1st Place Category 2 (ages 12-14)
Isaac Rishwain Age 12 (Grade 7), Blair Middle School
A New Beginning
"Gabriel reminiscences about his hometown as he leaves for a new life in the U.S. In a land, promised to bring something magnificent, beyond what an average normal immigrant family could imagine, there was a journey. The United States of America promised the pursuit of happiness. It also promised the American Dream, an education, and the rest of Gabriel’s life. Gabriel and his family were going to move to the United States as illegal immigrants along with other families. As they packed their stuff, Gabriel looked at “mama” as if it was the last time he would ever see her again. In a sincere voice she said “ya es tiempo mijo” (it is time). Gabriel looked around; he was leaving the 50 cent mangos that he would buy and eat by Senor Rodriguez’s shady tree.
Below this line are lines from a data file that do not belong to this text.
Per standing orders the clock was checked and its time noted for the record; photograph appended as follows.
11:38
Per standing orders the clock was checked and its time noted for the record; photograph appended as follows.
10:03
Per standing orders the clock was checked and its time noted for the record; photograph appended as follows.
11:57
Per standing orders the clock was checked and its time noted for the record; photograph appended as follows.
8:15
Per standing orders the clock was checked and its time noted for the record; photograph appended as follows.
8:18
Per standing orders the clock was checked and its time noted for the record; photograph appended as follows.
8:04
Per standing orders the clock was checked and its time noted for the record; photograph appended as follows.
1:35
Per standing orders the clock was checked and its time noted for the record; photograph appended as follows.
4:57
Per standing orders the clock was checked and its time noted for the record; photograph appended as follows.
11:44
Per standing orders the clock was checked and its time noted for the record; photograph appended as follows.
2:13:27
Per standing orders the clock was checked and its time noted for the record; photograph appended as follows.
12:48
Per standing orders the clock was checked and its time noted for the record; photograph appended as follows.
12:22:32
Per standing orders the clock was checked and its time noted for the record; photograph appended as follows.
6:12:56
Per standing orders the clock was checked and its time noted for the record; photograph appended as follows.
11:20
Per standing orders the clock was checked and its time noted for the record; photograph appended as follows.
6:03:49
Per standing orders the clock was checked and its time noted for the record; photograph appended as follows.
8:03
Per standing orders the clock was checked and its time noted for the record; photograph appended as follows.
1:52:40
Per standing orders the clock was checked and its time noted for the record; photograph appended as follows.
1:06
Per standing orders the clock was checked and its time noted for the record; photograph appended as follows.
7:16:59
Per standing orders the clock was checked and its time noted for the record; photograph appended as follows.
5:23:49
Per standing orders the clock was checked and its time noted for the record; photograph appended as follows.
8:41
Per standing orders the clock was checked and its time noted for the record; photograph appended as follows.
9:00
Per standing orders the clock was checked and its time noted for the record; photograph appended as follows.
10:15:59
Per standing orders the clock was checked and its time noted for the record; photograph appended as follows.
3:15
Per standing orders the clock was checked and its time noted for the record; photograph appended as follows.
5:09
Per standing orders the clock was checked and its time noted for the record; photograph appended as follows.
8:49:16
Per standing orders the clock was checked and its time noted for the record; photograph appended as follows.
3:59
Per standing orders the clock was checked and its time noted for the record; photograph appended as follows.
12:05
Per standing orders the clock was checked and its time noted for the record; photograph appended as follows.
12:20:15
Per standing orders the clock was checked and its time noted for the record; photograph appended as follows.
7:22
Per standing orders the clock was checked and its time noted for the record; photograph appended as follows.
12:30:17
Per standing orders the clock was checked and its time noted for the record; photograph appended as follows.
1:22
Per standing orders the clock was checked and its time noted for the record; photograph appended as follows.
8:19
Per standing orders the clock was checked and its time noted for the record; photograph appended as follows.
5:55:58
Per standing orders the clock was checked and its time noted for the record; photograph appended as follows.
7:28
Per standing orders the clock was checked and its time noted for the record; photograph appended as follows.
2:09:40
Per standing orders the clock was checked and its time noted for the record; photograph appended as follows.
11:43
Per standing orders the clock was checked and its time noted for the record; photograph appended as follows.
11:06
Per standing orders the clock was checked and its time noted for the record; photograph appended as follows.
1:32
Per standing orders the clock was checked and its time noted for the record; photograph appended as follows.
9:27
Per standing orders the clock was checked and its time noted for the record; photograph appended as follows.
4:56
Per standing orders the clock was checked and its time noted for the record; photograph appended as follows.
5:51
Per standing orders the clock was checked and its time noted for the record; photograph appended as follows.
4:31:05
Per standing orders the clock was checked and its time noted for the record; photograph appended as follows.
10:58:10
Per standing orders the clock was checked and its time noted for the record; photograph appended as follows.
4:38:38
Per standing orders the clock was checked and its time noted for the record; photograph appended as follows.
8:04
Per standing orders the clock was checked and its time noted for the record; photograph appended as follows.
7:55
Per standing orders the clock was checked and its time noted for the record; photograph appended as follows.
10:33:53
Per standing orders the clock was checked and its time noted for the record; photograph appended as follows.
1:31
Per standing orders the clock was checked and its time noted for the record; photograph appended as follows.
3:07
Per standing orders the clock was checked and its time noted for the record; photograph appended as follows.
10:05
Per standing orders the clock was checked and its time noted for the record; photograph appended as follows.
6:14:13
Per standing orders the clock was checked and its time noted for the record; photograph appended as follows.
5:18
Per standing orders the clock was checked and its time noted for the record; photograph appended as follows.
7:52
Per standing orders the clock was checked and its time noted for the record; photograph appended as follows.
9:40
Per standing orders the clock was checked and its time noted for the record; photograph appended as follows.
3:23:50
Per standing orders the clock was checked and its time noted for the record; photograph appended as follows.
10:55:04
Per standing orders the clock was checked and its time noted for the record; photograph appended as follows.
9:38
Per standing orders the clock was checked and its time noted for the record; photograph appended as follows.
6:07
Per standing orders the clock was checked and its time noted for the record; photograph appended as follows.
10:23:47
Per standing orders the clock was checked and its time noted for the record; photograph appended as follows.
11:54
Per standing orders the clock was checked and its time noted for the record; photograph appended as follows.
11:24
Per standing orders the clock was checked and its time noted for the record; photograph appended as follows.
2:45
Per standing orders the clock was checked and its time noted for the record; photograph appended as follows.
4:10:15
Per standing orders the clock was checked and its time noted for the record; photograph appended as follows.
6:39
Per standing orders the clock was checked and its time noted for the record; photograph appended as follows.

No more futbol bare feet in the muddy terrain. It was as if Gabriel was leaving his life for a better one, but was it really a better life than before? Gabriel overheard stories. Men said that they would cage kids and take them away from their families. This scared Gabriel and other children. With every step Gabriel put in front of him he did not know whether he was stepping toward cages, or paradise. Gabriel climbed on to the back of a small blue pickup truck. As they drove, Gabriel inhaled the last scents of his home country. The smells of fumes of cars that drove by, burning trash, the night jasmine that bloomed near the little man’s house, and the pollo (chicken) coming from Senora Guadalupe’s kitchen. It wasn’t perfect, but it was home. As he got off the truck and joined the other people, he noticed the beauty of the people’s determination, and their love for each other. People brought food for the hungry, carried the shoeless children, and guided the elderly. They were stronger together.